Octobre 2017

Le contrôle des arrêts de travail

À la demande d’un employeur ou d’une société mandatée par l’employeur, un contrôle de l’arrêt de travail peut être effectué par un médecin dans le cadre d’une contre-visite effectuée au domicile du patient. Ce médecin doit toutefois respecter certaines règles, notamment déontologiques.

À l’occasion d’arrêts de travail, des indemnités complémentaires peuvent être versées par des employeurs qui ont ainsi besoin de vérifier le bien-fondé de l’arrêt indépendamment du contrôle effectué par les médecins conseils de l’Assurance maladie.

Un employeur peut ainsi mandater un médecin qui se présentera au domicile du patient. Sur un plan déontologique, et selon l’article R.4127-2 du code de la santé publique, « le médecin de contrôle doit informer la personne qu’il va examiner de sa mission et du cadre juridique où elle s’exerce et s’y limiter. Il doit être circonspect dans ses propos et s’interdire toute révélation ou commentaire. Il doit être parfaitement objectif dans ses conclusions  ». Le médecin contrôleur doit ainsi décliner sa qualité de docteur en médecine et de mandataire de l’employeur, et rappeler au patient les dispositions légales autorisant ce contrôle et sa portée (par exemple, interrompre le versement des indemnités complémentaires versées par l’employeur). Le médecin contrôleur doit prévenir la personne contrôlée et fixe avec elle la date et l’heure du contrôle : comme le rappelle l’Ordre, il n’entre pas dans les missions du médecin contrôleur de se prononcer sur l’absence du patient mais de seulement consigner, à l’attention de la société qui l’a mandaté, les circonstances qui ne l’ont pas rendu possible.
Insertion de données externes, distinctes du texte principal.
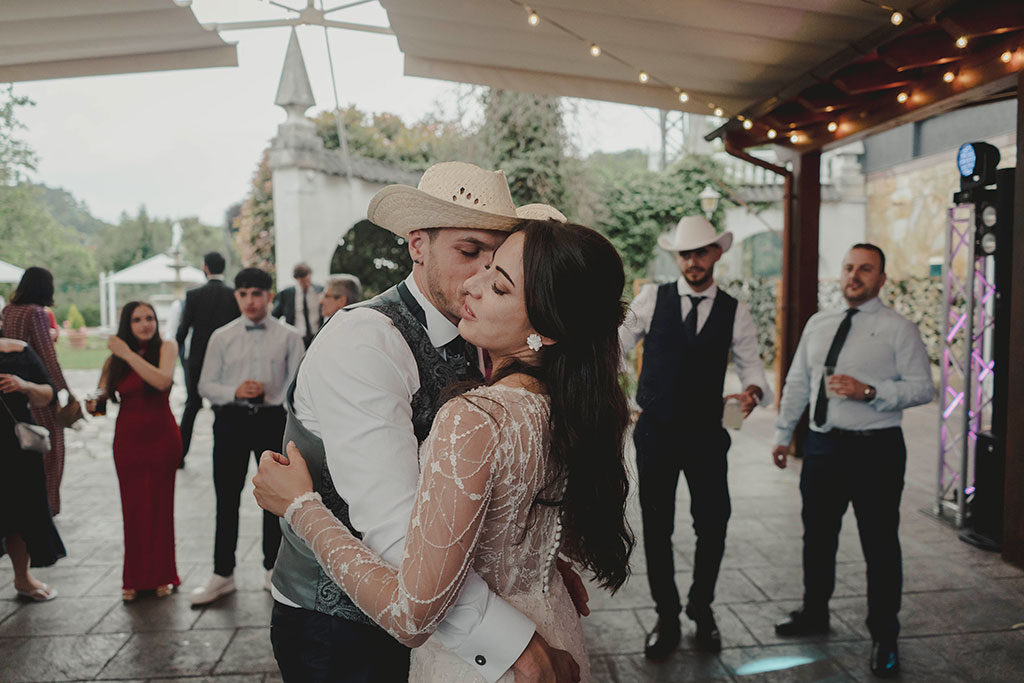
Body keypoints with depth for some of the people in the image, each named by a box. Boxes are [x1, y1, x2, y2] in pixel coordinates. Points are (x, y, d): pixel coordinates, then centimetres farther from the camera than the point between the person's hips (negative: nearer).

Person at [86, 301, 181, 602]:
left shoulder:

Même si rien ne semble s’opposer à la visite inopinée du médecin contrôleur, l’Ordre s’est interrogé : « Ne peut-on pas se demander si le fait de se présenter sans prévenir au domicile d’un patient correspond bien à l’image que doit donner un médecin ? »*.

Si plus d’un arrêt sur deux semble confirmé, en cas de conclusions opposées à celles du médecin qui a prescrit l’arrêt, le médecin contrôleur doit entrer en contact avec le médecin traitant pour mieux apprécier la situation médicale de la personne contrôlée. Si les conclusions du médecin contrôleur peuvent permettre à l’employeur de suspendre le versement des indemnités complémentaires, le patient peut aussi s’en tenir aux prescriptions de son médecin qui peut prolonger son arrêt de travail. Au regard du secret médical, et selon l’article R.4127-104 du code de la santé publique, le médecin contrôleur doit se borner à faire état de ses conclusions administratives à l’organisme qui l’a mandaté. Il ne peut révéler à l’employeur les affections dont souffrent les personnes examinées et contrôlées et les traitements prescrits et suivis. Si le médecin contrôleur conclut à l’absence de justification médicale de l’arrêt de travail, il doit transmettre cet avis au service médical de la Caisse et en informer le patient.

 

CONTRAT OBLIGATOIRE

Le médecin contrôleur doit exiger un contrat de l’employeur ou de la société mandataire. Il s’agit d’une obligation légale et déontologique. Ce contrat devra être communiqué au conseil départemental de l’Ordre dont relève ce praticien : la nature des missions, le rappel des articles du code de déontologie encadrant ces contrôles, les modalités de récusation au regard de la compétence ou de l’expérience requises, mais aussi la durée de ce contrat et les modalités de rémunération font partie des clauses essentielles à discuter.

* Les arrêts de travail. Cnom, 27 février 2006.